TWO Devon-based acts will be heading to Scotland this summer to participate in the prestigious Edinburgh Festival Fringe.

Surreal stand-up poet Edward Tripp and BoonDog Theatre will be taking their shows to The Fringe -  the world's largest performance arts festival, which in 2018 spanned 25 days and featured more than 59,600 performances of 3,841 different shows across 322 venues

Edward, the former Bard of Exeter,  makes his Edinburgh Festival Fringe debut in August with a brand new comedy-poetry show, Edward Tripp: No Man is an Ireland

Coming to Edinburgh on his Auntie’s dime, he has a dark, brooding, and frankly furious brand of ‘stand-up poetry’.

The Devon-based Northern Irishman, who has supported the likes of Rob Auton and Hollie McNish, is desperate to be taken seriously as a poet. 
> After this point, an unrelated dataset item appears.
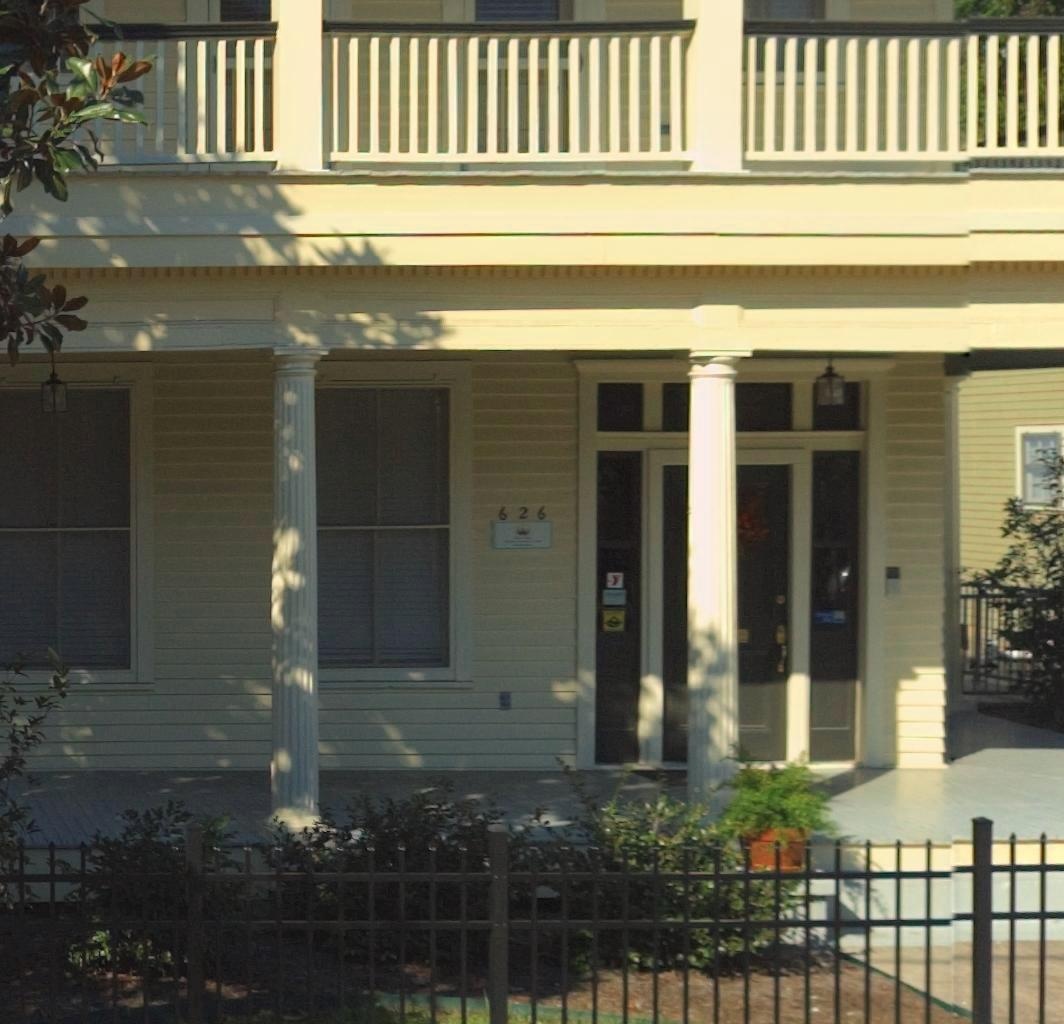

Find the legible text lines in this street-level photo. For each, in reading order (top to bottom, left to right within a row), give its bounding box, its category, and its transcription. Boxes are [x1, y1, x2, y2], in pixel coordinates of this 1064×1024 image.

To do so he plans to connect with those few [sic] people who find they switch off at poetry recitals and spoken word nights.

His new show turns his genre-bending, somewhat trippy poetic adroitness to his Irish roots, reflecting on his sense of belonging in the South West of England, the dangers of mispronouncing Ferrero Rocher, and the primordial fear you experience before visitors arrive at your home.

Edward Tripp
Surreal stand-up poet Edward Tripp ( )

Fringe favourites BoonDog Theatre  will presents PISKIE, a brand new beautiful story about the tug of war between fantasy and reality. 

Written and performed by Lucy Roslyn and directed by Jamie Firth, PISKIE is a show for all those who believe there is still a little magic to be found in the world.

Ouida Burt was raised on the fantasy stories of her hometown - where the piskies of Dartmoor are waiting to lead dreamers astray. The family joked that her father - a somnambulist - was at risk. He would sleepwalk, “piskie-led” - so he said - by Ouida’s cherished imaginary friend “Bert”. But, one night, he sleepwalked out of their family home and onto the moors… never to return. 

Years later, Ouida is now a respected psychologist, an academic, and a realist. In PISKIE, the audience joins her as she leads a talk on fear. As usual, she’s here to debunk the irrational and fantastic - to explain away the inexplicable with cold, hard evidence. It is time to turn a light on all those things that go bump in the night. 

The show interrogates the entrenchment of ideas, showing that even the most rational people have irrational beliefs, and asks why it is so easy to give advice that you do not take. A beautiful story about magic versus cynicism that sends the audience away charmed, and just a little bit spooked. 

Performance details for both show can be found at www.edfringe.com.